Data drawn from a collection
= = = =

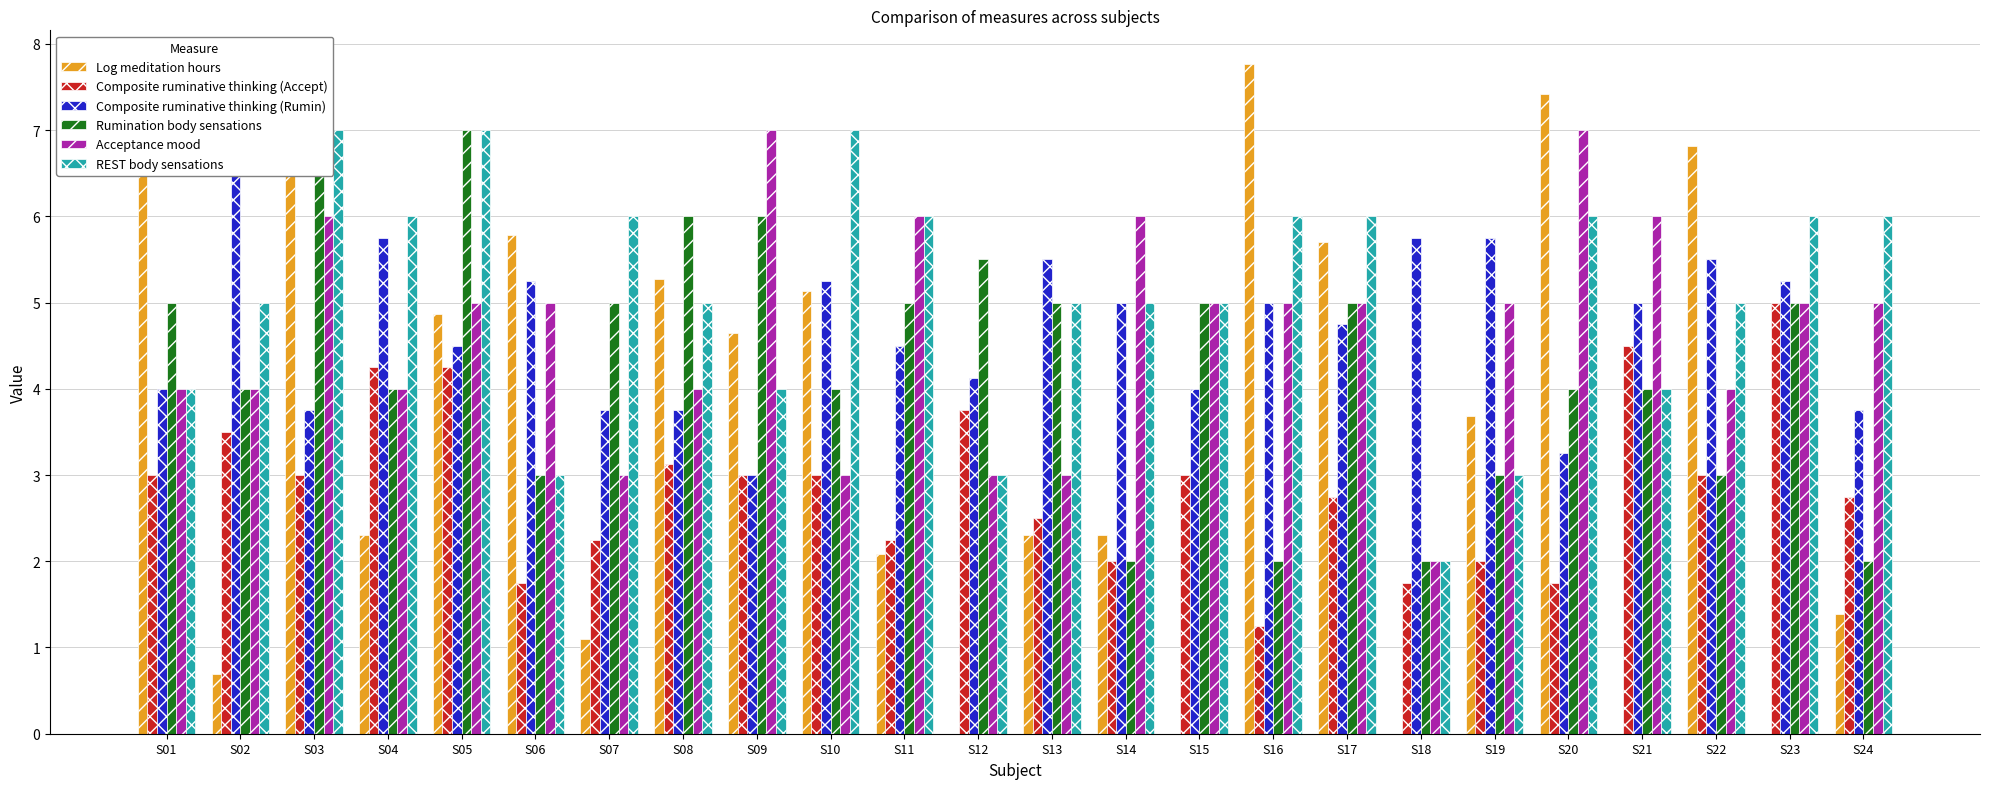

What value does the Rumination body sensations series have at S15?

5.0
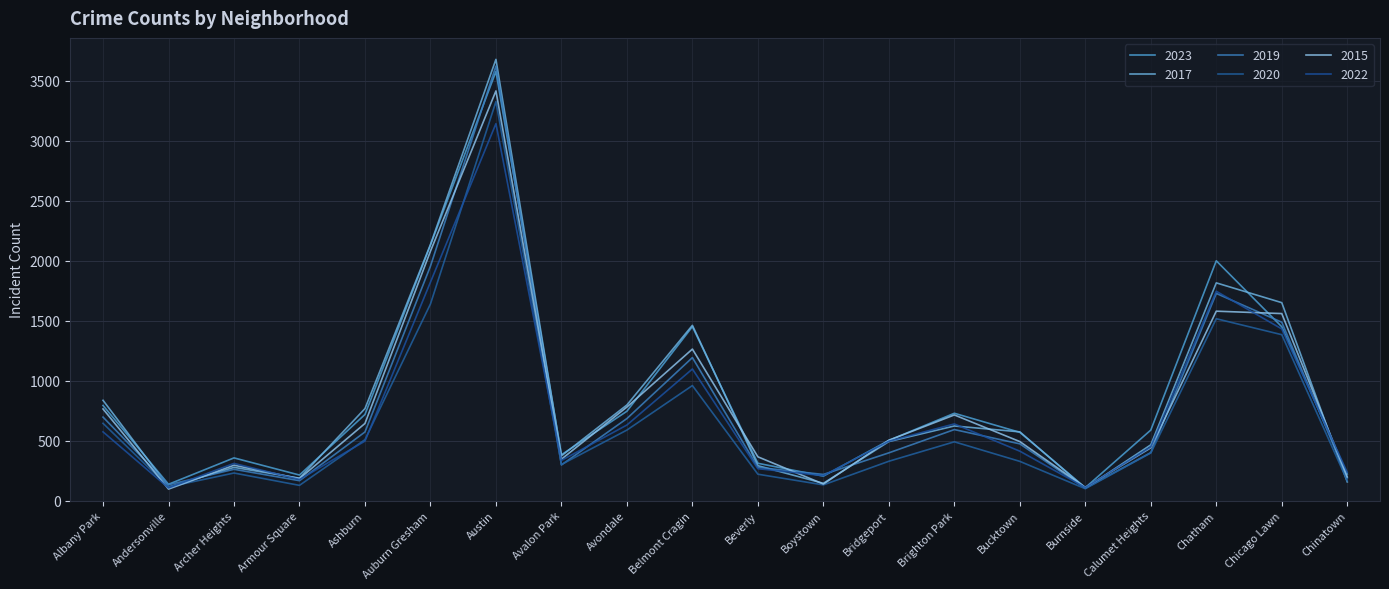

Reading left to right, transcribe all the data shown in this chart.

2023: Albany Park=793	Andersonville=136	Archer Heights=356	Armour Square=213	Ashburn=718	Auburn Gresham=2129	Austin=3577	Avalon Park=382	Avondale=745	Belmont Cragin=1450	Beverly=311	Boystown=204	Bridgeport=502	Brighton Park=728	Bucktown=569	Burnside=108	Calumet Heights=588	Chatham=1999	Chicago Lawn=1449	Chinatown=222
2017: Albany Park=836	Andersonville=113	Archer Heights=277	Armour Square=187	Ashburn=767	Auburn Gresham=2135	Austin=3678	Avalon Park=373	Avondale=797	Belmont Cragin=1461	Beverly=291	Boystown=144	Bridgeport=492	Brighton Park=622	Bucktown=573	Burnside=103	Calumet Heights=465	Chatham=1815	Chicago Lawn=1650	Chinatown=156
2019: Albany Park=696	Andersonville=132	Archer Heights=261	Armour Square=166	Ashburn=572	Auburn Gresham=1954	Austin=3622	Avalon Park=297	Avondale=684	Belmont Cragin=1192	Beverly=277	Boystown=218	Bridgeport=398	Brighton Park=592	Bucktown=473	Burnside=103	Calumet Heights=400	Chatham=1727	Chicago Lawn=1487	Chinatown=188
2020: Albany Park=644	Andersonville=114	Archer Heights=230	Armour Square=127	Ashburn=508	Auburn Gresham=1639	Austin=3326	Avalon Park=301	Avondale=588	Belmont Cragin=959	Beverly=220	Boystown=131	Bridgeport=328	Brighton Park=490	Bucktown=327	Burnside=99	Calumet Heights=397	Chatham=1516	Chicago Lawn=1383	Chinatown=165
2015: Albany Park=764	Andersonville=96	Archer Heights=295	Armour Square=183	Ashburn=643	Auburn Gresham=2079	Austin=3415	Avalon Park=345	Avondale=780	Belmont Cragin=1263	Beverly=365	Boystown=138	Bridgeport=503	Brighton Park=714	Bucktown=492	Burnside=110	Calumet Heights=440	Chatham=1579	Chicago Lawn=1559	Chinatown=197
2022: Albany Park=573	Andersonville=106	Archer Heights=310	Armour Square=176	Ashburn=496	Auburn Gresham=1821	Austin=3142	Avalon Park=335	Avondale=630	Belmont Cragin=1097	Beverly=266	Boystown=208	Bridgeport=495	Brighton Park=639	Bucktown=412	Burnside=109	Calumet Heights=447	Chatham=1745	Chicago Lawn=1431	Chinatown=235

= = = =

◆ **Task**:
Reproduce every line of the data above without any changes, leaving out the pictures.

◆ **Your solution**:
What value does the Rumination body sensations series have at S15?

5.0

Reading left to right, transcribe all the data shown in this chart.

2023: Albany Park=793	Andersonville=136	Archer Heights=356	Armour Square=213	Ashburn=718	Auburn Gresham=2129	Austin=3577	Avalon Park=382	Avondale=745	Belmont Cragin=1450	Beverly=311	Boystown=204	Bridgeport=502	Brighton Park=728	Bucktown=569	Burnside=108	Calumet Heights=588	Chatham=1999	Chicago Lawn=1449	Chinatown=222
2017: Albany Park=836	Andersonville=113	Archer Heights=277	Armour Square=187	Ashburn=767	Auburn Gresham=2135	Austin=3678	Avalon Park=373	Avondale=797	Belmont Cragin=1461	Beverly=291	Boystown=144	Bridgeport=492	Brighton Park=622	Bucktown=573	Burnside=103	Calumet Heights=465	Chatham=1815	Chicago Lawn=1650	Chinatown=156
2019: Albany Park=696	Andersonville=132	Archer Heights=261	Armour Square=166	Ashburn=572	Auburn Gresham=1954	Austin=3622	Avalon Park=297	Avondale=684	Belmont Cragin=1192	Beverly=277	Boystown=218	Bridgeport=398	Brighton Park=592	Bucktown=473	Burnside=103	Calumet Heights=400	Chatham=1727	Chicago Lawn=1487	Chinatown=188
2020: Albany Park=644	Andersonville=114	Archer Heights=230	Armour Square=127	Ashburn=508	Auburn Gresham=1639	Austin=3326	Avalon Park=301	Avondale=588	Belmont Cragin=959	Beverly=220	Boystown=131	Bridgeport=328	Brighton Park=490	Bucktown=327	Burnside=99	Calumet Heights=397	Chatham=1516	Chicago Lawn=1383	Chinatown=165
2015: Albany Park=764	Andersonville=96	Archer Heights=295	Armour Square=183	Ashburn=643	Auburn Gresham=2079	Austin=3415	Avalon Park=345	Avondale=780	Belmont Cragin=1263	Beverly=365	Boystown=138	Bridgeport=503	Brighton Park=714	Bucktown=492	Burnside=110	Calumet Heights=440	Chatham=1579	Chicago Lawn=1559	Chinatown=197
2022: Albany Park=573	Andersonville=106	Archer Heights=310	Armour Square=176	Ashburn=496	Auburn Gresham=1821	Austin=3142	Avalon Park=335	Avondale=630	Belmont Cragin=1097	Beverly=266	Boystown=208	Bridgeport=495	Brighton Park=639	Bucktown=412	Burnside=109	Calumet Heights=447	Chatham=1745	Chicago Lawn=1431	Chinatown=235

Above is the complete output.